С.Куняев говорит: в юности "мы искали кумиров и учителей". Естественно. У меня тоже были кумиры - Пушкин, а позже Маяковский. Только я не искал их, они сами явились. А тут подход был несколько иной: начинающий поэт искал кумира "среди своих современников". Это дает немалые преимущества: Пушкин не мог помочь мне протолкнуть в издательстве книгу, Маяковский уже не мог дать рекомендацию в Союз писателей или похлопотать насчет квартиры мне. А Куняев хотел найти кумира, который все это мог бы. После некоторых колебаний остановил свой выбор на прекрасном поэте Василии Федорове, который, к тому же, что кумира, повторяю, очень украшает, был секретарем Российского Союза писателей и заместителем главного редактора "Молодой гвардии". Раздобыть его телефон труда не составляло.
И вот однажды знойным летом 1959 года шел юный поэт по московской улице Горького. (Через тридцать лет он Горького так невзлюбит, что вслед за Федором Бурлацким, очистившим первую полосу "Литгазеты" от давно красовавшегося там портрета великого писателя, сделает то же самое в "Нашем современнике", который возглавит). Идет, идет, глядь, как сам рассказал потом в помянутом журнале, стоит на курьих ножках телефонная будка, и никакой Бабы-яги в ней нет. Богатое ассоциативное мышление осенило кудрявую голову поэта: "Что ж она пустует? А не позвонить ли мне Кумиру?" Сказано - сделано. Номер выучил наизусть заранее: Г-3-17-82. Набрал.
- Василий Дмитриевич? Как здоровьице? Это я, молодой поэт Стасик, пока не классик. Недавно вернулся из Сибири. В тяжелейшем душевном состоянии написал трагическую поэму "Сибирские сны". Хочу показать. Только вам и никому другому. Ведь вы сибиряк.
Я много лет близко знал Федорова. Вместе учились в Литературном институте и работали в журнале "Молодая гвардия". Он не любил покровительства в литературе, вкрадчивых телефонных звонков и ласковых встреч, считал, что входить в литературу надо своими ногами. Тем не менее, судя по рассказу Куняева, ответ его был почему-то небезнадежным:
- Извините, молодой человек. Сейчас нет времени. Уезжаю на родину в Марьевку. Позвоните месяца через два.

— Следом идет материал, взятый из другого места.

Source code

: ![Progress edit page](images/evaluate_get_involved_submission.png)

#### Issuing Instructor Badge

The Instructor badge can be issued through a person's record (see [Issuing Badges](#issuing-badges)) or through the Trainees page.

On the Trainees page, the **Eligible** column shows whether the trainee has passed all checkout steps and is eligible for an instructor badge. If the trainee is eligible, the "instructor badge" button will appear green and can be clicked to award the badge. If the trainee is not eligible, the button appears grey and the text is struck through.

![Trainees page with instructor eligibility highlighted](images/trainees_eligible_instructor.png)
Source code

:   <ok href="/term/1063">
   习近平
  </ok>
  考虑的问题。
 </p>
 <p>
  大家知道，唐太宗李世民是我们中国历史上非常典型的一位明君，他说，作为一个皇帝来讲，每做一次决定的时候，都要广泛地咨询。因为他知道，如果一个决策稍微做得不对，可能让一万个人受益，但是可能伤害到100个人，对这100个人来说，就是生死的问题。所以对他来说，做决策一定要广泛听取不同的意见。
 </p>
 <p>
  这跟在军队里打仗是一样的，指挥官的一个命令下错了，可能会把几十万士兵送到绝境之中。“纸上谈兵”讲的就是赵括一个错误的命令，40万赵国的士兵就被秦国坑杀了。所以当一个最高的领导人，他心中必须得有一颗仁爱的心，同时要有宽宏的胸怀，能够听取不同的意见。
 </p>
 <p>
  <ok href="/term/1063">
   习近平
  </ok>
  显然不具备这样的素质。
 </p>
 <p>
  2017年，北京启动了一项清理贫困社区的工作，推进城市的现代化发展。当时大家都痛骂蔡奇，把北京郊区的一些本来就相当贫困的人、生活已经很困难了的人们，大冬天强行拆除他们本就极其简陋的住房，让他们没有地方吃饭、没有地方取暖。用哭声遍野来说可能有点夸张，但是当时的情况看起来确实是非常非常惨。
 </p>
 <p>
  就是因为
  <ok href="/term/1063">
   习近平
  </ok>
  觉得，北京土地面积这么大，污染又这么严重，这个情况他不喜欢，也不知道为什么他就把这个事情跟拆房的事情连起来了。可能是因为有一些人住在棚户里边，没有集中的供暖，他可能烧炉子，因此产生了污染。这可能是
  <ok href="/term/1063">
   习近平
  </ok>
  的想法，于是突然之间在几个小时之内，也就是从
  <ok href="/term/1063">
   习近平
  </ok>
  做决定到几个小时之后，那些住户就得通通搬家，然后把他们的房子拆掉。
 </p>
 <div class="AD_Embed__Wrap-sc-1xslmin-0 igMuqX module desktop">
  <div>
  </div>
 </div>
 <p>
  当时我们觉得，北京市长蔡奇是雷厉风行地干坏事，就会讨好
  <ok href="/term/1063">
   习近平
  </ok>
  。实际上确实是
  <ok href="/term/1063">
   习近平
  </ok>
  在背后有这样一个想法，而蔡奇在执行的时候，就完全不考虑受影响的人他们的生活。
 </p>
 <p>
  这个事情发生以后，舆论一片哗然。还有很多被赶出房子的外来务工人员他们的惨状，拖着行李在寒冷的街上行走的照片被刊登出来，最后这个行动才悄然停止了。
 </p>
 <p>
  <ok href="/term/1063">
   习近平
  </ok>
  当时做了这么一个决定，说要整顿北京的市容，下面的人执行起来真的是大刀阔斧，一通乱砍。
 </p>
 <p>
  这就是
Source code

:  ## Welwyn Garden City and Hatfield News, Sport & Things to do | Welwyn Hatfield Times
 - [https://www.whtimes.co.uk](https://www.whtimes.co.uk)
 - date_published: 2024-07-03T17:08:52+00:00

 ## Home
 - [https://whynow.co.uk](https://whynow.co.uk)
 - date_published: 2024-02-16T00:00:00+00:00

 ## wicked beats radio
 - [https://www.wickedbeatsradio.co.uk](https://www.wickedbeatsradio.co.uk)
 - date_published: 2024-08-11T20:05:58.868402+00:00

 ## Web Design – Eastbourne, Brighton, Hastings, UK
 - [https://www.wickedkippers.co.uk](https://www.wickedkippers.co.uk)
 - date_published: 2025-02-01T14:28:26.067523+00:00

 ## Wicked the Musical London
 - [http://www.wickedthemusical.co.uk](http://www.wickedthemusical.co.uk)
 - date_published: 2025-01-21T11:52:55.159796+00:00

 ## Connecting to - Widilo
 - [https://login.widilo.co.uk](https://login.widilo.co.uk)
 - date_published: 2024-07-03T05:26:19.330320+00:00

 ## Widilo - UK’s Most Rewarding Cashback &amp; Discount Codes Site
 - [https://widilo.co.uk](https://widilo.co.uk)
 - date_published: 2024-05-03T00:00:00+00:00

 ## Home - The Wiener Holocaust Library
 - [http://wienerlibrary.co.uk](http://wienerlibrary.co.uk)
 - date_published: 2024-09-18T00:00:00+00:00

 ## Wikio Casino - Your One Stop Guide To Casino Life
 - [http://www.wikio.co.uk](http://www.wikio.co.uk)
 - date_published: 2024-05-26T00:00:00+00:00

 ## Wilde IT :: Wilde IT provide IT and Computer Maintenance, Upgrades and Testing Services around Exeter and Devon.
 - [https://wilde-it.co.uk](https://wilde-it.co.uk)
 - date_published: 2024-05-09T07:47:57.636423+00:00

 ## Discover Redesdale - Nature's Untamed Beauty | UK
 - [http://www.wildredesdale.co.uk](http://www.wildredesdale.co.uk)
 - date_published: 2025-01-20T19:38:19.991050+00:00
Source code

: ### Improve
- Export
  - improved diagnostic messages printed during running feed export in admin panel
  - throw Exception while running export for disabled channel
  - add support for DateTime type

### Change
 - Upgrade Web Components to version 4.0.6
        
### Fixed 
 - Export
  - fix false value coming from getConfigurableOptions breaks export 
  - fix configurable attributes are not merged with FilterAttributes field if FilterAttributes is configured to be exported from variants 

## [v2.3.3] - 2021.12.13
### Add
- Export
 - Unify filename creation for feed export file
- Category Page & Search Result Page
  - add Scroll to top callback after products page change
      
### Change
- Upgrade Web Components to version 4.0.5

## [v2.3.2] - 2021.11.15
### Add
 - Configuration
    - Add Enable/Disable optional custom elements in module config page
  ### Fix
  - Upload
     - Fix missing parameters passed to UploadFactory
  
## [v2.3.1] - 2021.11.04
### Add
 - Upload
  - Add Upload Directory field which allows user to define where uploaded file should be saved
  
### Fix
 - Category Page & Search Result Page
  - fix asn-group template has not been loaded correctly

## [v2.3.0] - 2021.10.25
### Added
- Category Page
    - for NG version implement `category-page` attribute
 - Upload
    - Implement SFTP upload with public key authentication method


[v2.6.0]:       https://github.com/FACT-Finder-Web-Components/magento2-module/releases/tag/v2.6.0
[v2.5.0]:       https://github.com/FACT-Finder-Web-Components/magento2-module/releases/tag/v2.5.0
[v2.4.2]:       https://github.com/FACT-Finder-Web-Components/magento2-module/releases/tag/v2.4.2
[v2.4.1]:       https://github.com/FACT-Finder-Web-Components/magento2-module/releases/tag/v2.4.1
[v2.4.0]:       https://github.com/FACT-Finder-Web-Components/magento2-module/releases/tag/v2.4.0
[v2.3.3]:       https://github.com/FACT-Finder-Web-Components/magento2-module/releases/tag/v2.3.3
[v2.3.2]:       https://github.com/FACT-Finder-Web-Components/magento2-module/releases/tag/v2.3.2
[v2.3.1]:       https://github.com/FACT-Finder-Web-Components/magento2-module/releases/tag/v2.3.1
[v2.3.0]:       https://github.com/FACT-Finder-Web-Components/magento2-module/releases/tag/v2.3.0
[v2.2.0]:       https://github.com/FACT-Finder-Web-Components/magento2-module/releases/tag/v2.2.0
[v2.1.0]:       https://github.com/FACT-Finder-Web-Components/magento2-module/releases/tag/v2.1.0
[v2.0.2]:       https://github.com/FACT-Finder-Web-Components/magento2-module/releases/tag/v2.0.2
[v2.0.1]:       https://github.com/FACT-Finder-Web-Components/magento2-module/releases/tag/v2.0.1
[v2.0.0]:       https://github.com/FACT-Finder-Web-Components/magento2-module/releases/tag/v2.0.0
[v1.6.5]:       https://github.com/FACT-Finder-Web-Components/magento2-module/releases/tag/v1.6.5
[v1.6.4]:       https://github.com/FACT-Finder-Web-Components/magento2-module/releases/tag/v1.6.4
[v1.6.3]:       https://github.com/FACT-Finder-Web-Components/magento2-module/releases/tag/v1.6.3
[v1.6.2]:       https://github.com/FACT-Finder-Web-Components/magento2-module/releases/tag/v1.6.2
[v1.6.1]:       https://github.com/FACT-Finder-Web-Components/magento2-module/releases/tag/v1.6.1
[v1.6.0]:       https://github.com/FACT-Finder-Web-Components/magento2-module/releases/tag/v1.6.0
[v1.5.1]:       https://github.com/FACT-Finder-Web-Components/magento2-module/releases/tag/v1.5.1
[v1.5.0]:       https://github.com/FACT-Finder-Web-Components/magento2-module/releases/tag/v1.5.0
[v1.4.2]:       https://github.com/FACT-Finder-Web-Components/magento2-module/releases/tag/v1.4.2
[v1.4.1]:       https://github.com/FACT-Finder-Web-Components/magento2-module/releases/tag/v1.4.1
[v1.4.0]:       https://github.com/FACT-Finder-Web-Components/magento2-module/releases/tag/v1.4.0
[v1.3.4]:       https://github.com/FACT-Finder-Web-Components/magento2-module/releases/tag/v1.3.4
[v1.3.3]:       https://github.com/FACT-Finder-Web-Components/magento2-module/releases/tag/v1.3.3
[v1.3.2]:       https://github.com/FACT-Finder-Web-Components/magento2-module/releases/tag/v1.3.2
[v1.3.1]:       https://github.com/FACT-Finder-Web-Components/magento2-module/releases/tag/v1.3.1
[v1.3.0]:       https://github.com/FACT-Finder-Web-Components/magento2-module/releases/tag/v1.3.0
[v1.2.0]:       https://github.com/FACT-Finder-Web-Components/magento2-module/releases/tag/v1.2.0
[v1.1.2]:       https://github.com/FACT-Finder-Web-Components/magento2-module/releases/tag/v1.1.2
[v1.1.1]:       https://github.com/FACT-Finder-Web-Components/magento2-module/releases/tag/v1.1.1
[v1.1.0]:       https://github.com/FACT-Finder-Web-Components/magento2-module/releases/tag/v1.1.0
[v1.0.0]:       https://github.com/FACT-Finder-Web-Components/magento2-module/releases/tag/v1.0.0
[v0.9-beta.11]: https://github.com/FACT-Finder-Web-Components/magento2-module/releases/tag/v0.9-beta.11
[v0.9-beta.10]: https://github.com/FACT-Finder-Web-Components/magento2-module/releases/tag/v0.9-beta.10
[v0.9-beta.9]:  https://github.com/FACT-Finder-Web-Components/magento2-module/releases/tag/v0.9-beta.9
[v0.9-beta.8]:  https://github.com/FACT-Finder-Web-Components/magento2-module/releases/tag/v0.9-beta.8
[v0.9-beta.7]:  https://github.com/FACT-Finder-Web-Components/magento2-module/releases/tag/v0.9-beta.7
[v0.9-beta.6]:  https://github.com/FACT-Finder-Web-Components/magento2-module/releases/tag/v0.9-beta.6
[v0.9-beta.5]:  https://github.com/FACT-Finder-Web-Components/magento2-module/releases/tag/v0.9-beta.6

Два месяца срок приличный, но - Кумир же! Единственный! Избранный из 8 тысяч членов Союза писателей! Ради встречи с таким поэтом, казалось бы, можно и подождать. Но юноше невтерпеж. "Стою у телефонной будки, - рассказывает он, - копаюсь в телефонной книжке... Звоню Ошанину". Оказывается, был и запачной телефончик, сменный кумирчик. Позвольте, возможно, удивяться многие, но ведь Ошанин поэт совсем иной школы, тематики, стиля. Едва ли он подходит в наставники тому, кто обожает Федорова. Конечно, это так, но зато в ту пору он был гораздо популярнее и, между прочим, тоже секретарь. Словом, ищущий юноша набрал номер В-1-38-05.
- Аллеу?
- Лев Иванович? Как здоровьице? Это я, молодой поэт Стасик, еще не классик. Только что из Сибири. В тяжелейшем душевном состоянии написал трагическую поэму "Среднеруские сны". Хочу показать. Только вам и никому другому. Ведь вы родом из Ярославля, из Средней полосы России.
- Да, Станислав, понимаю, что такое тяжелейшее душевное состояние, догадываюсь, как ты оказался в Сибири. Но, видишь ли, через неделю я уезжаю с молодой женой в Венгрию, там что-то вроде фестиваля песни и пляски. Как же без меня! А до этого надо закончить поэму об Александре Македонском. Так что давайте встретимся через месяц. За это время вы и от Сибири очухаетесь.
Всего месяц! Уж такой-то срок совсем не трудно было обождать ради столь желанной встречи со знаменитым поэтом. Но ищущему юноше еще больше невтерпеж. "Вспоминаю, - говорит, - о телефоне Слуцкого". Как видим, была и третья запасная позиция и еще один портативный кумирчик. Конечно, Борис Слуцкий совсем из другого поэтического мира, чем и Федоров, и Ошанин, и не был он секретарем, но любознательный юноша знал, что у того другие, совсем не пустячные доблести. Словом, набирает Д-7-00-14, добавочный 2-46.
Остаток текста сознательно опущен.